Deb explains that similar services help young adults at risk, many of which have been slashed or merged. ‘Under the “learn or earn” policy, young people receive nothing if they’re not at school, alternative education or working. Byron Emergency Accommodation Project (BEAP) has merged with the Tweed Family Centre and now operates differently.

‘But it only takes those who are over 18 years old.

‘The Youth House has also been “absorbed” into the Tweed Family Centre, and now only has two beds they can use. It used to be five.

‘And it’s a very slow turnover and is in Ballina. There are no rentals there at the moment.

‘As for support, there are BYS workers, school counsellors, Reconnect (which also covers Ballina these days, I believe) and then there are professional counsellors, psychologists and psychiatrists, which most people can’t afford.’

Options if leaving home

‘If kids leave home really there’s nothing, especially in the north.

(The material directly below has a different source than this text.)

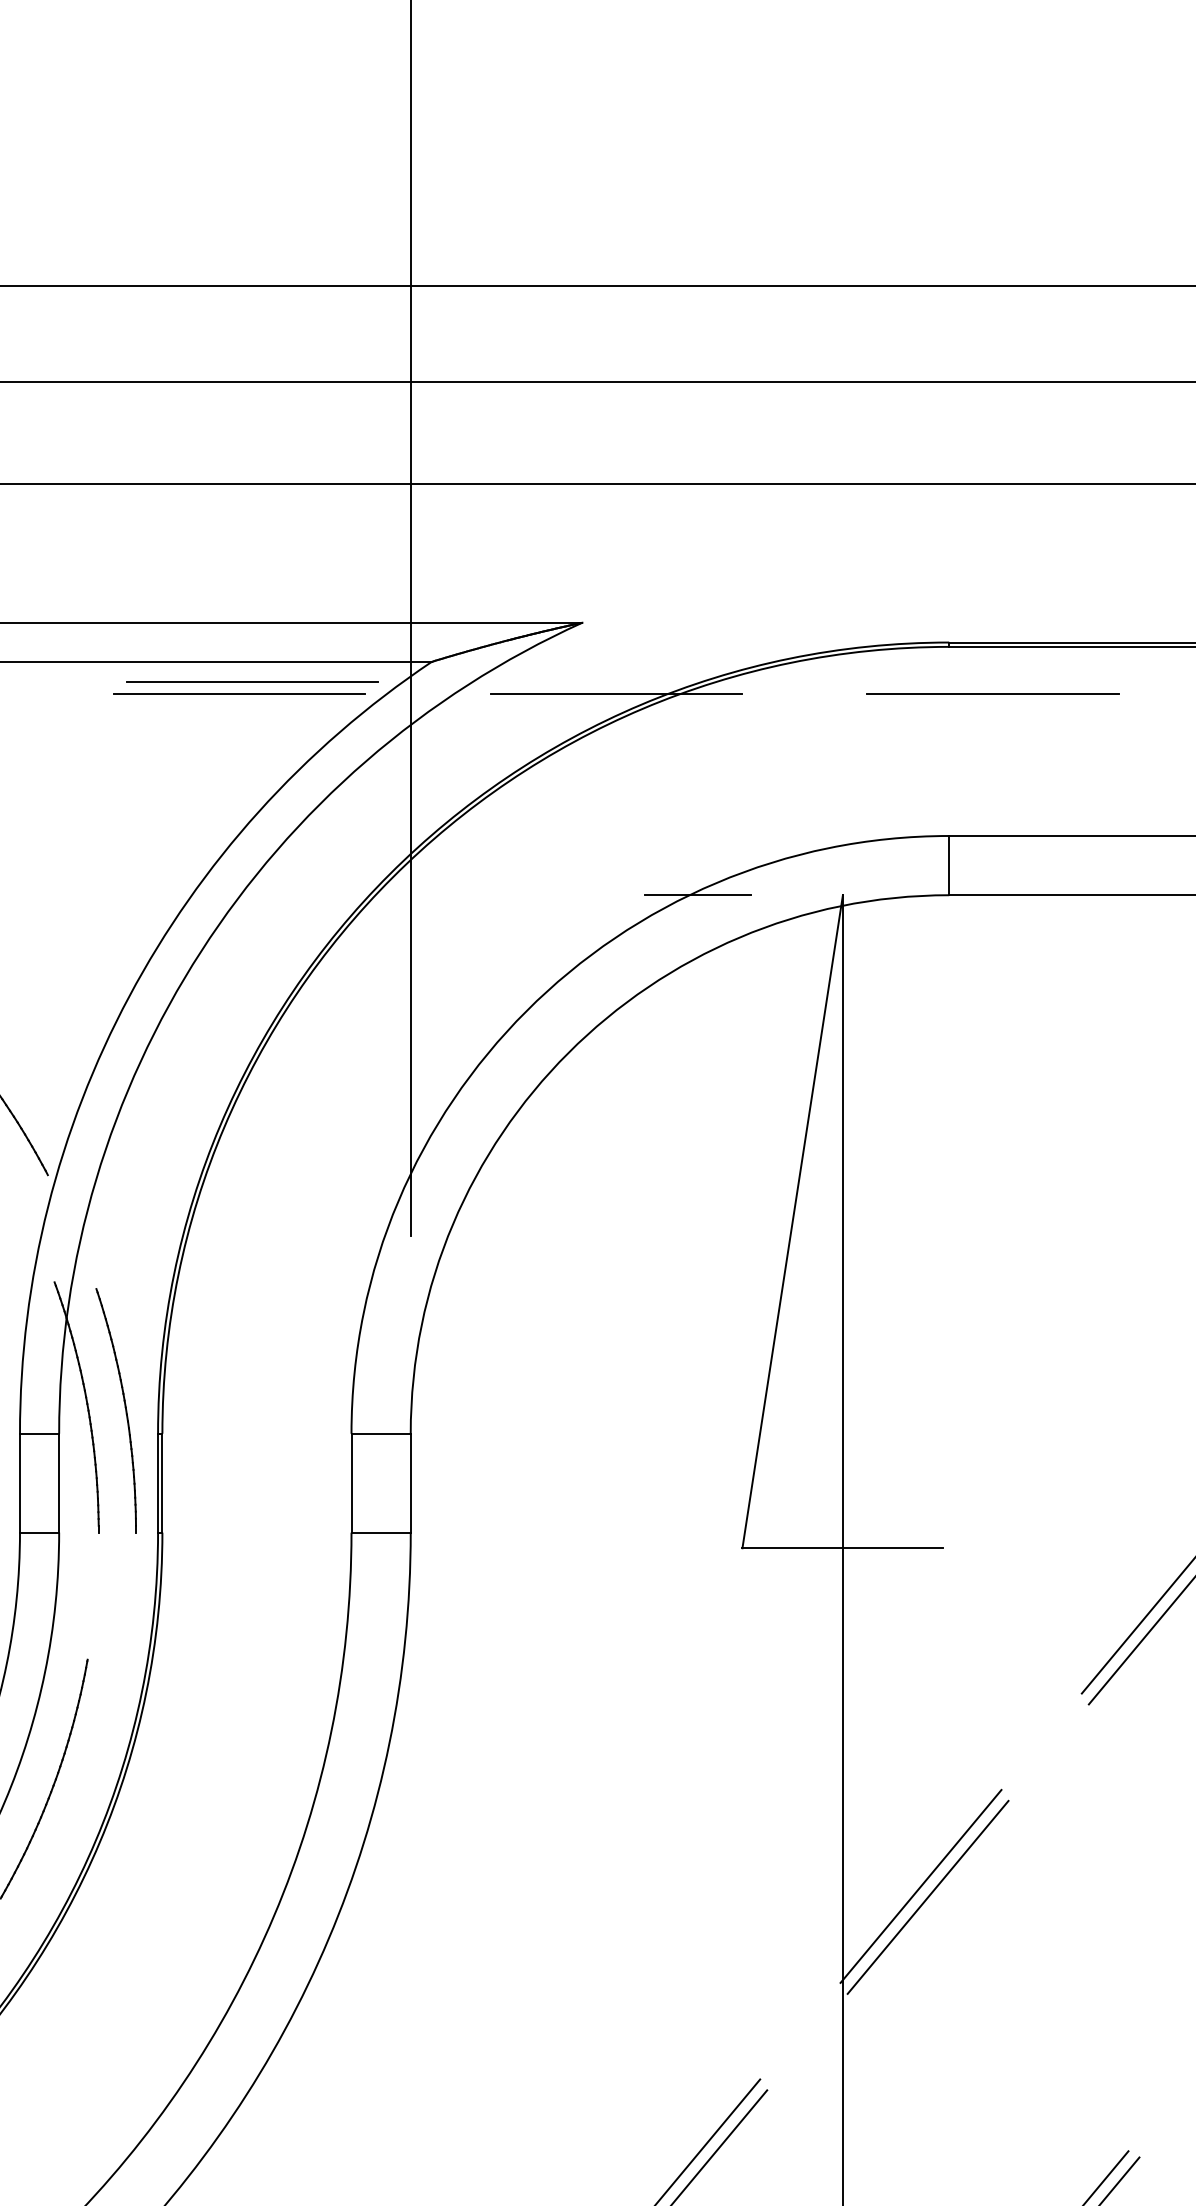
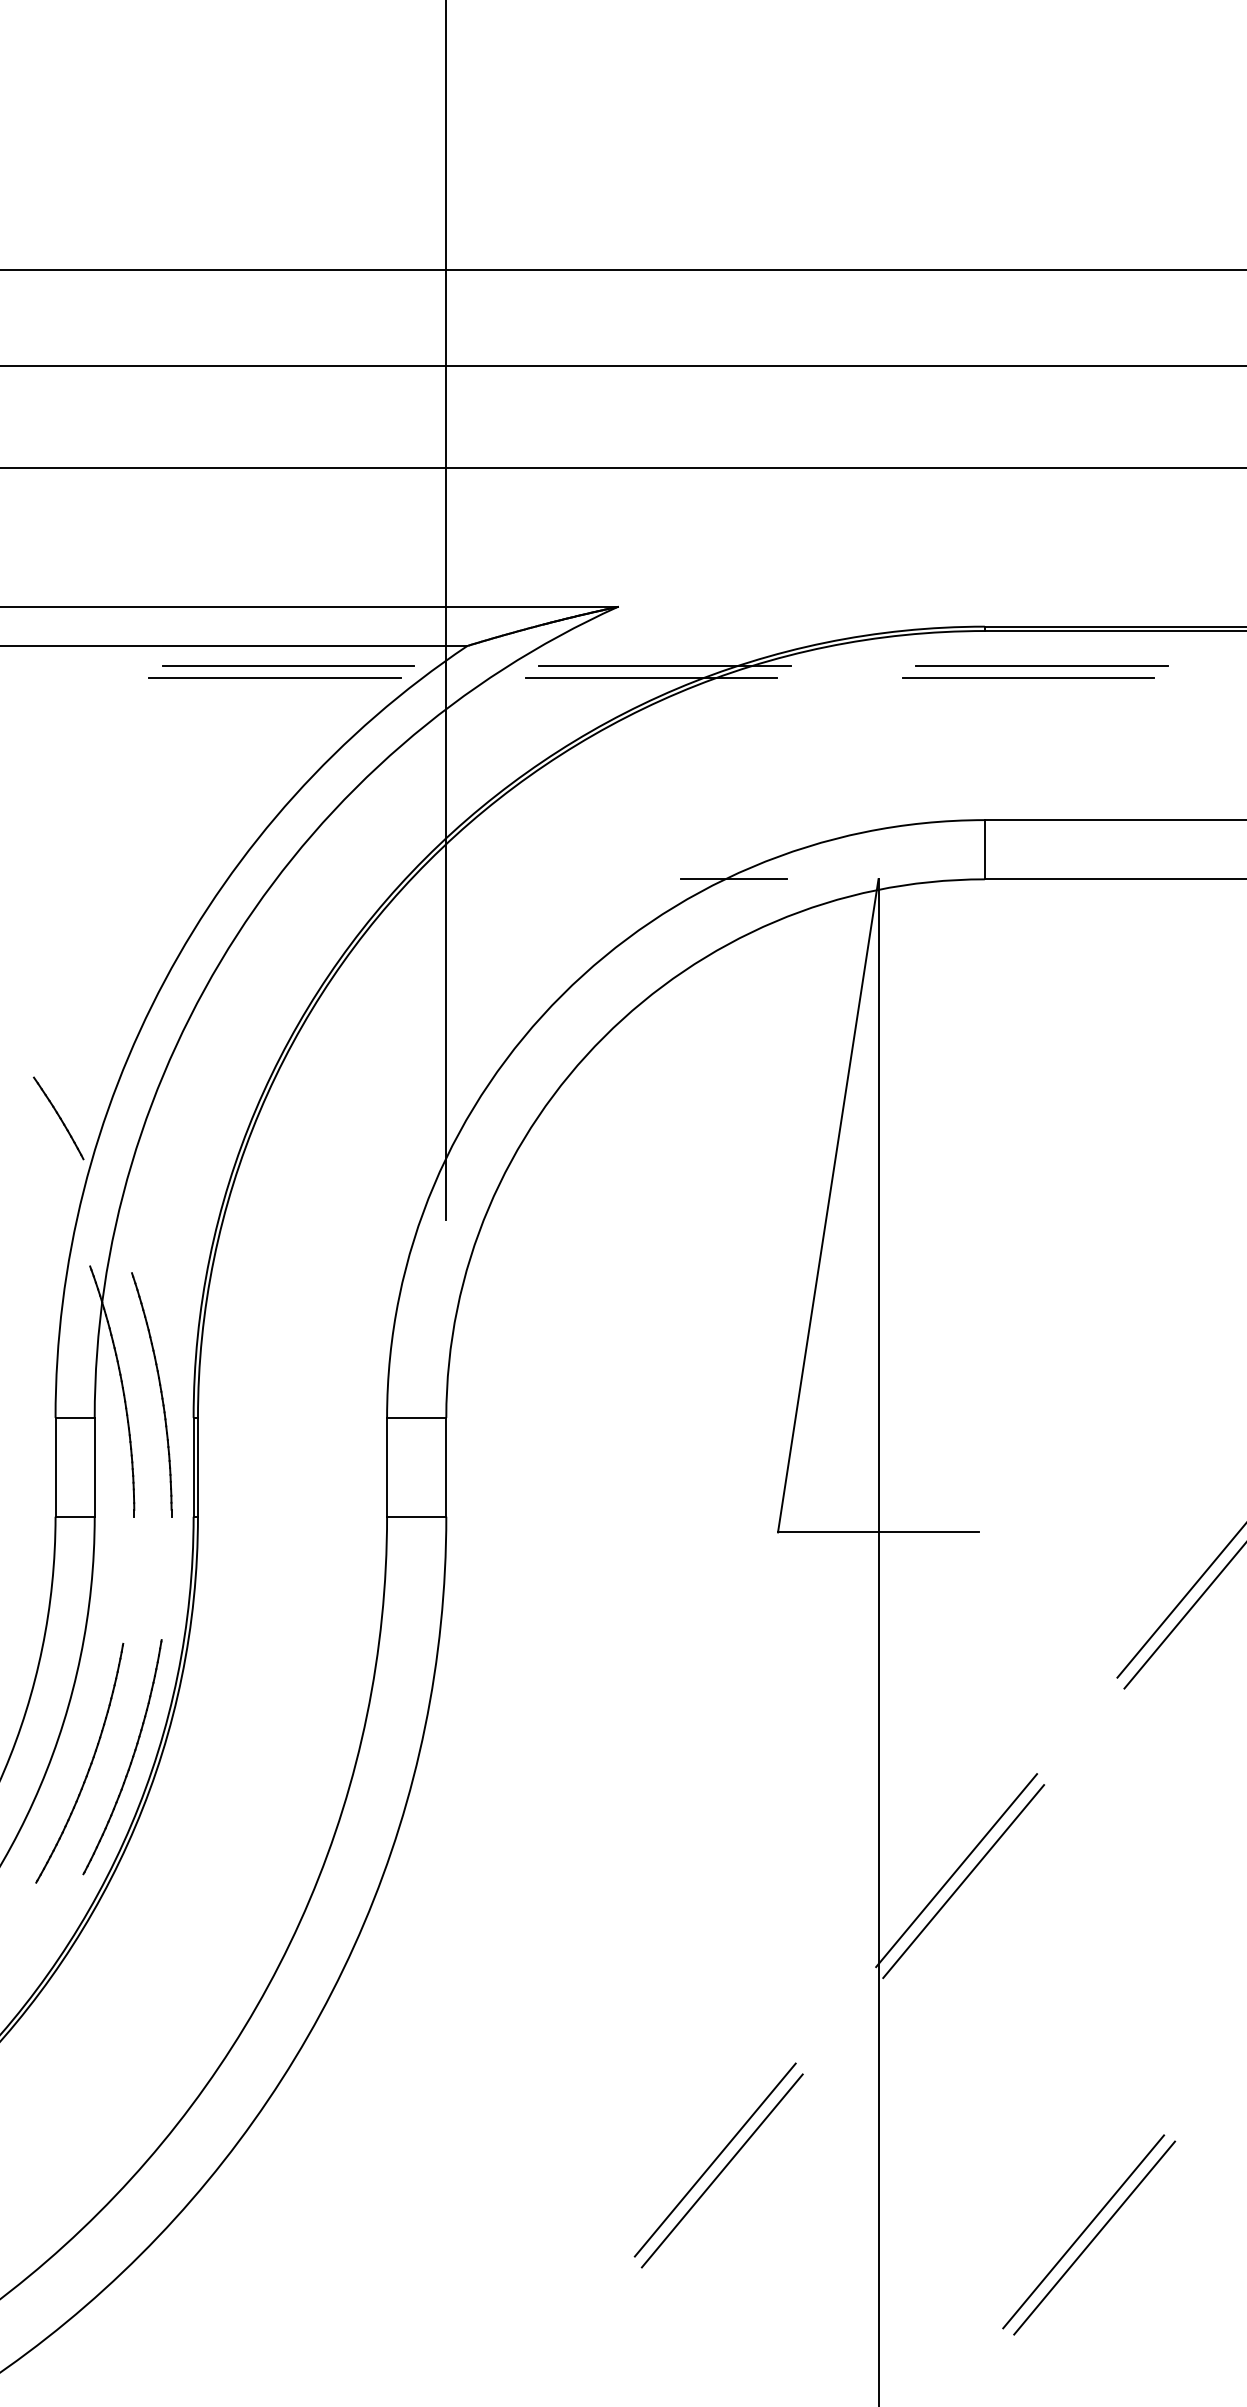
line: (628, 681) -> (664, 665), added
line: (1005, 681) -> (1041, 665), added
part: (94, 1777) -> (130, 1761), added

They mainly couch surf. Links to Learning is finished, Youth Connections is finished and Youth Enterprise will finish its funding at the end of June. They were all great programs.

‘All in all it’s a sad and sorry picture; even young people who are at risk and unsupported financially at home find it very hard to get benefits. Usually I have to advocate strongly for them just to keep them safe.

‘All the workers that are left in any of the services are working so hard for the same or less money. BYS are down to three core workers. That’s bad… we have to work our arses off let me tell you. Luckily I love the kids, I love my job and I really don’t want to lose it.’

And luckily, a crowdfunding effort is underway to raise funding for The Cottage and Street Cruise.

Major sponsors such as successful local businesses or philanthropists are urgently needed to step up to provide the cash to ensure essential programs can continue, and that young kids at risk have a safe place to go.